__EXERCISE__.
Go on with the forum thread about qemu and ncurses, starting right after the last sentence shown.

__PASSAGE SHOWN__.
# emulators/qemu + ncurses



## _martin (Jan 8, 2018)

Issue with qemu + ncurses seems to hunt me down for some time. I even opened PR 211973 for it. Issue was not solved at all, I always found some workaround to have it done manually. 

TL;DR version: qemu is installed without the ncurses support even when selected in port's menu config, refuses to install at all when you're using devel/ncurses.

The issue I have with recent versions can be found in PR, I'm not going to double post. For me it seems a bit ridiculous this bug was not fixed by proper port maintainer. So I'm thinking maybe I'm the problem here... 

And hence my question: are you using qemu with ncurses , and if so, do you have any problems with it?


----------



## Snurg (Jan 9, 2018)

I know it's no big help and I might be totally wrong in this case.

I had some time ago a problem because a port was failing to build.
Problem was in the linker stage.
Only solution was to compile without linking and then do a separate linker run, with explicitly specifying the correct libraries to use.

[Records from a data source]
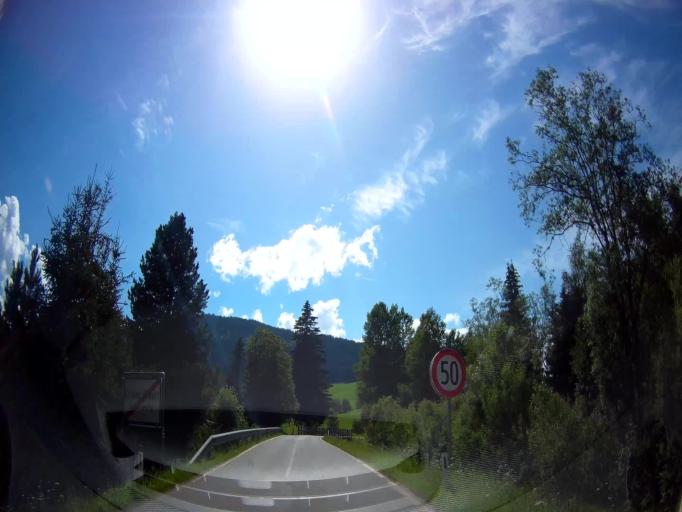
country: AT
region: Salzburg
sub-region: Politischer Bezirk Tamsweg
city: Thomatal
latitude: 47.0790
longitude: 13.7338
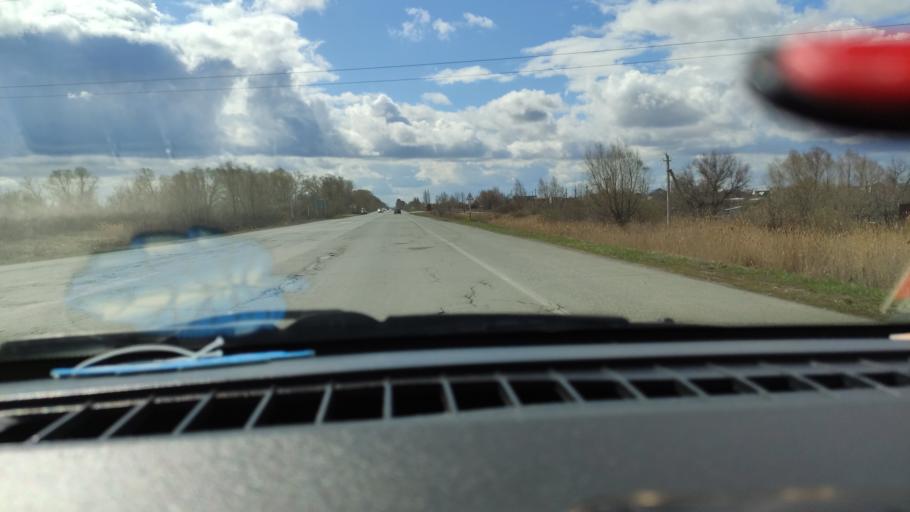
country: RU
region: Samara
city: Tol'yatti
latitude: 53.7057
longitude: 49.4221
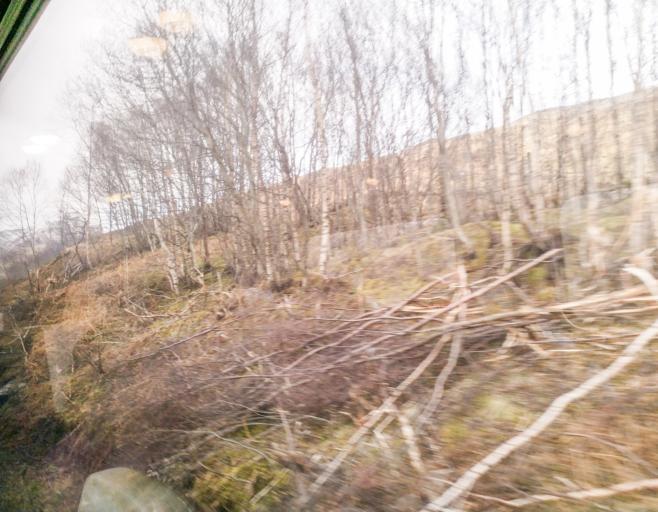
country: GB
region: Scotland
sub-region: Highland
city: Spean Bridge
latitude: 56.7848
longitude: -4.7320
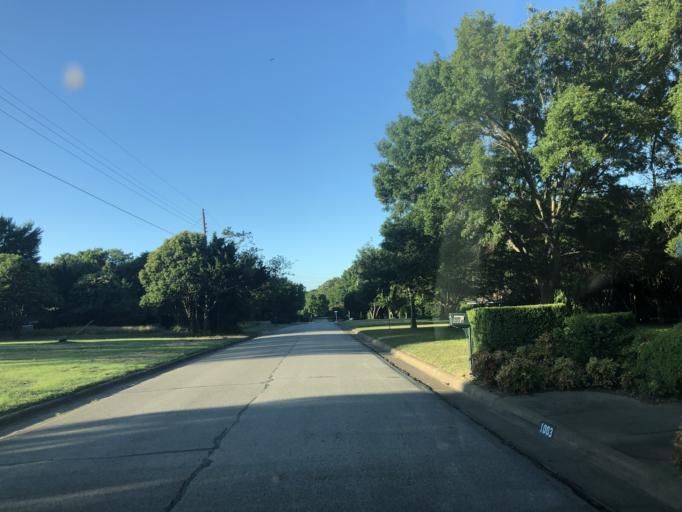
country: US
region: Texas
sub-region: Dallas County
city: Duncanville
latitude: 32.6419
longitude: -96.9382
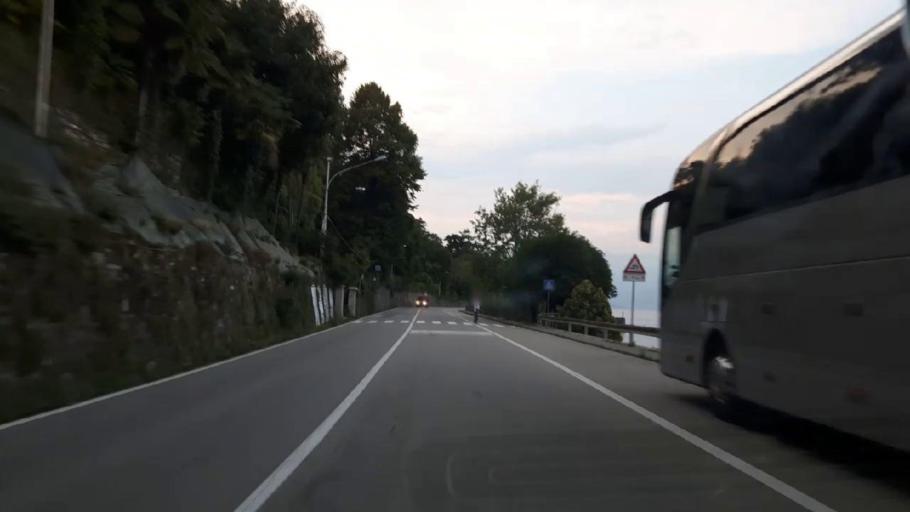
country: IT
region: Piedmont
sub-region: Provincia Verbano-Cusio-Ossola
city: Belgirate
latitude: 45.8430
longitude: 8.5731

__TASK RESPONSE__.
Cause/Background of the problem probably was mixing ports and packages, leading to incompatible lib versions.
So, maybe switching FreeBSD.conf from *quarterly* to *latest* and then running `pkg update` could solve this problem by updating pkg libraries to latest, so they are on sync with ports.


----------



## _martin (Jan 9, 2018)

You are not wrong .. If you read the last posts in that PR I did you'll see I'm talking about the same issue. If I omit prepocessor issue (which is weird why nobody else reported a problem) it boils down to the linking issue. 

Port itself has some faulty logic during configuration stage, pkg-config returns paths for ncurses from ports when present. The whole package is built against port library and linked together with a system one. That produces garbled output when qemu is started and is unusable. 

Linker flags are -L"/usr/lib" -L"/usr/local/lib" which makes it a problem to link to a proper library when you want to use ports. I had to manually edit the linker flags to be the other way around ( -L"/usr/local/lib" -L"/usr/lib"  ) to link it successfully. Problem is what if you have some other library you want to use from system first ? I'm not aware of any library like that, only ncurses, but still ..


----------



## Snurg (Jan 9, 2018)

Yes I read your PR. And this reminded me of the ordeal of getting Firefox built back then.
I had installed it via pkg, deleted it later and tried to build it via ports, because I wanted to experiment a bit with sessionstore.js due to a bug in regard to FVWM.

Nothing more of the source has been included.